Karine Brisset, François Cochard, and Eve-Angeline Lambert examine ‘amnesty plus’: the option for a cartel member that is investigated to report about possible involvement in another cartel. The EU leniency program does not encompass amnesty plus: In the EU a reporting firm can apply for leniency only for the cartel that it reports. Brisset, Cochard, and Lambert conduct an experiment to examine the effects of an amnesty-plus program. In their experiment, participants interact in pairs in two distinct, independent markets. In each market they can form a cartel; and in each market they can separately apply for leniency. In the amnesty-plus treatment, participants can apply for leniency in both markets. The authors find that in the case of a high fine, amnesty plus works: in the sense that it leads to more frequent reports before and after a first cartel conviction. However, in sync with Jiménez et al. and Kim and Noussair, they also point to the detrimental effects of a low fine in combination with a leniency program: In this case an amnesty-plus program leads to more cartel activity.

Peter Dijkstra and Jacob Seifert study the possibility for cartel members to settle a case outside of the court after the European Commission has started an investigation while cartels members have not (yet) applied for leniency. This settlement possibility was introduced in 2008 in EU competition policy.
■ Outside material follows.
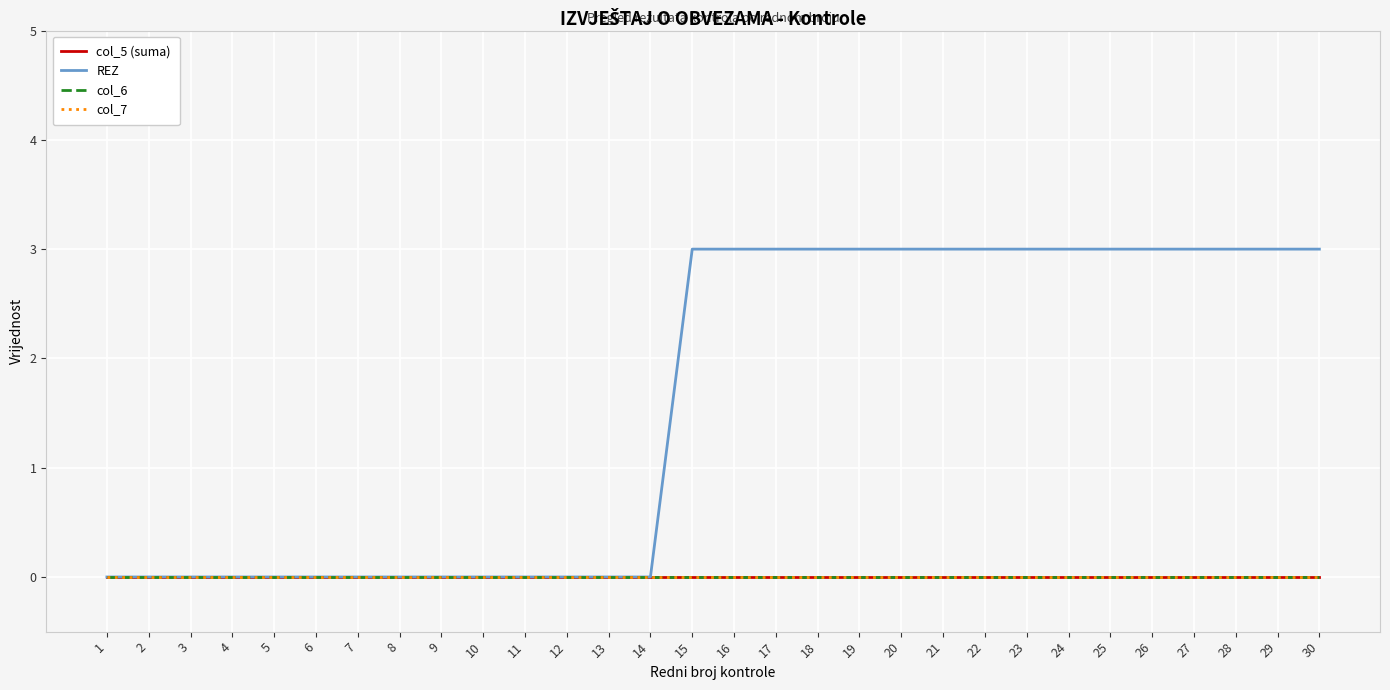

True or false: REZ has a value of 3 at 27.

True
Relatively little is known about what this added settlement procedure implies for the performance of leniency programs. Dijkstra and Seifert extend the theoretical framework of Motta and Polo (2003) to examine the interaction between settlement procedures and leniency programs. In their model, an antitrust authority may start a cartel investigation that yields either a strong or a weak preliminary cartel case with concomitant conviction probabilities. Cartel members can apply for leniency, can settle their case, or can choose not to cooperate with the antitrust authorities. Dijkstra and Seifert show that a settlement procedure can be both a substitute for and a complement to a leniency program: Members that do not apply for leniency might choose to settle their case in return for a (reduced) penalty reduction; or cartel members that would otherwise have applied for leniency might now want to settle their case if the preliminary cartel case is strong. The optimal policy mix when the antitrust authority has a limited budget is to grant maximal fine reductions for firms that apply for leniency, and generally to grant minimal fine reductions in the event of a settlement to all firms that did not apply for leniency -- unless the colluding firms don’t apply for leniency, in which event the settling firms should be offered maximal fine reductions.
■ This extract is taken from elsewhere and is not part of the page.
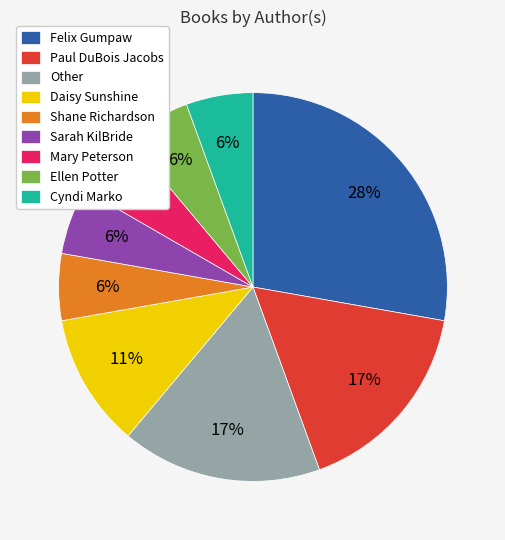

Count the number of slices in the pie.

9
The papers in this special issue illustrate that the optimal design of a leniency program is not straightforward: Its performance depends on complex interactions between: the program’s parameters (such as: the size of the fine; the number of firms that are eligible for leniency; the availability of ‘amnesty plus’); other competition policy instruments (settlement procedures; criminal penalties); and the characteristics of cartels (the diversity of firm groups). Moreover, these papers show that our understanding of leniency programs has increased considerably since the EU introduced its leniency program in 1996. At the same time, this special issue also shows that there is ample room for future research, and several papers make specific suggestions in that direction.

We hope that the papers in this special issue serve as an inspiration for that future work.